Plusieurs spécialités vont être donc épargnées par le service civil auquel sont soumis les 13 mille médecins résidents algériens. Selon nos investigations, ces spécialités qui ne seront plus concernées par le service civil dans les régions isolées du sud et des hauts-plateaux du pays couvrent un large domaine de soins. Il s’agit, ainsi, de la Psychiatrie, rééducation fonctionnelle et réadaptation, biologie clinique, neurologie, pneumo-phtisiologie, biochimie, gastro-entérologie, épidémiologie et médecine préventive, médecine nucléaire et imagerie moléculaire, médecine du travail, rhumatologie, parasitologie mycologie, dermatologie vénérologie, chirurgie neurologique, cardiaque, thoracique et maxillo-faciale, hémobiologie et transfusion sanguine, et immunologie.

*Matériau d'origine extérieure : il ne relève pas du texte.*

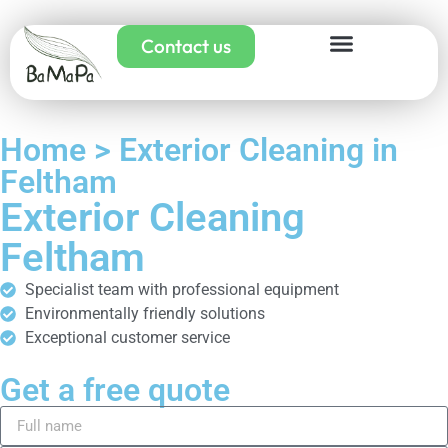
Contact us
Home > Exterior Cleaning in
Feltham
Exterior Cleaning
Feltham
Specialist team with professional equipment
Environmentally friendly solutions
Exceptional customer service
Get a free quote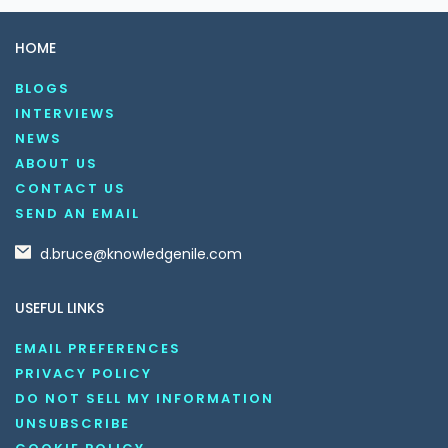
HOME
BLOGS
INTERVIEWS
NEWS
ABOUT US
CONTACT US
SEND AN EMAIL
d.bruce@knowledgenile.com
USEFUL LINKS
EMAIL PREFERENCES
PRIVACY POLICY
DO NOT SELL MY INFORMATION
UNSUBSCRIBE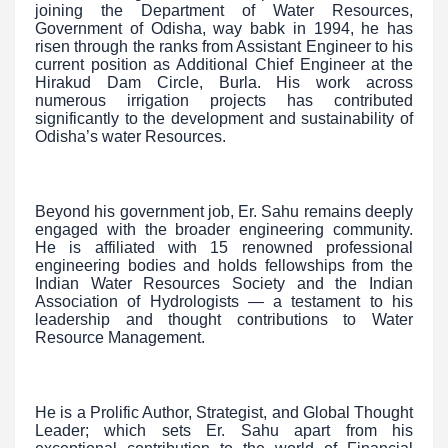
joining the Department of Water Resources,
Government of Odisha, way babk in 1994, he has
risen through the ranks from Assistant Engineer to his
current position as Additional Chief Engineer at the
Hirakud Dam Circle, Burla. His work across
numerous irrigation projects has contributed
significantly to the development and sustainability of
Odisha’s water Resources.
Beyond his government job, Er. Sahu remains deeply
engaged with the broader engineering community.
He is affiliated with 15 renowned professional
engineering bodies and holds fellowships from the
Indian Water Resources Society and the Indian
Association of Hydrologists — a testament to his
leadership and thought contributions to Water
Resource Management.
He is a Prolific Author, Strategist, and Global Thought
Leader; which sets Er. Sahu apart from his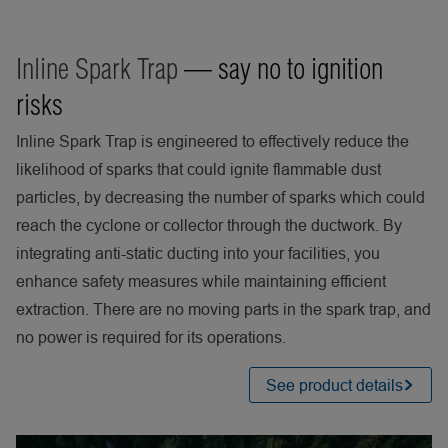
Inline Spark Trap
— say no to ignition
risks
Inline Spark Trap is engineered to effectively reduce the
likelihood of sparks that could ignite flammable dust
particles, by decreasing the number of sparks which could
reach the cyclone or collector through the ductwork. By
integrating anti-static ducting into your facilities, you
enhance safety measures while maintaining efficient
extraction. There are no moving parts in the spark trap, and
no power is required for its operations.
See product details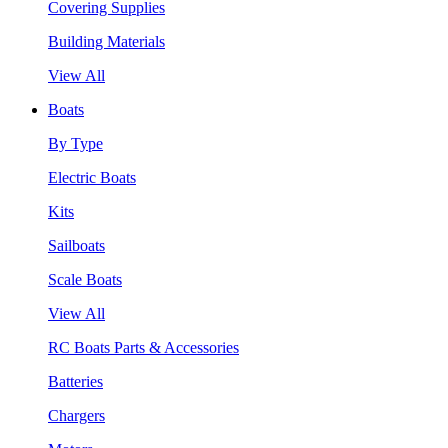
Covering Supplies
Building Materials
View All
Boats
By Type
Electric Boats
Kits
Sailboats
Scale Boats
View All
RC Boats Parts & Accessories
Batteries
Chargers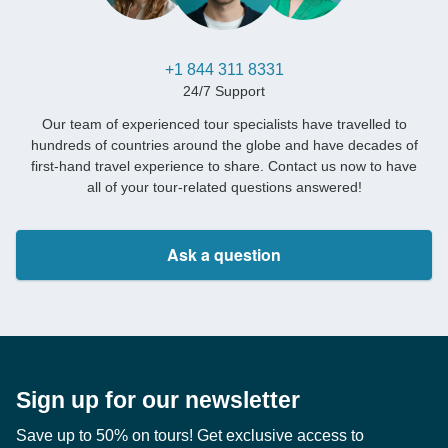
+1 844 311 8331
24/7 Support
Our team of experienced tour specialists have travelled to
hundreds of countries around the globe and have decades of
first-hand travel experience to share. Contact us now to have
all of your tour-related questions answered!
Ask a question
Sign up for our newsletter
Save up to 50% on tours! Get exclusive access to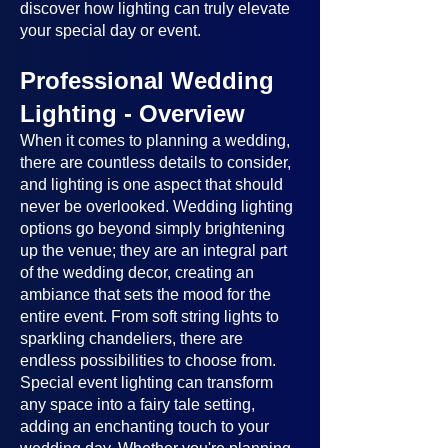
discover how lighting can truly elevate
your special day or event.
Professional Wedding
Lighting - Overview
When it comes to planning a wedding,
there are countless details to consider,
and lighting is one aspect that should
never be overlooked. Wedding lighting
options go beyond simply brightening
up the venue; they are an integral part
of the wedding decor, creating an
ambiance that sets the mood for the
entire event. From soft string lights to
sparkling chandeliers, there are
endless possibilities to choose from.
Special event lighting can transform
any space into a fairy tale setting,
adding an enchanting touch to your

Les médecins résidents inscrits dans ces spécialités médicales ne devront plus quitter leurs régions pour passer entre 1 et 4 ans de service civil dans les régions de l’intérieur ou sud du pays. A travers cette mesure, le ministère de la Santé et le gouvernement espèraient désamorcer cette crise des médecins résidents qui met en péril le fonctionnement de nos hôpitaux.

Mais selon les premières réactions du Collectif autonome des médecins résidents Algériens (CAMRA), il semble que ce geste des autorité ne soit pas suffisant et n’a donc pas encore convaincu les grévistes. La crise risque de se compliquer encore dans les jours à venir.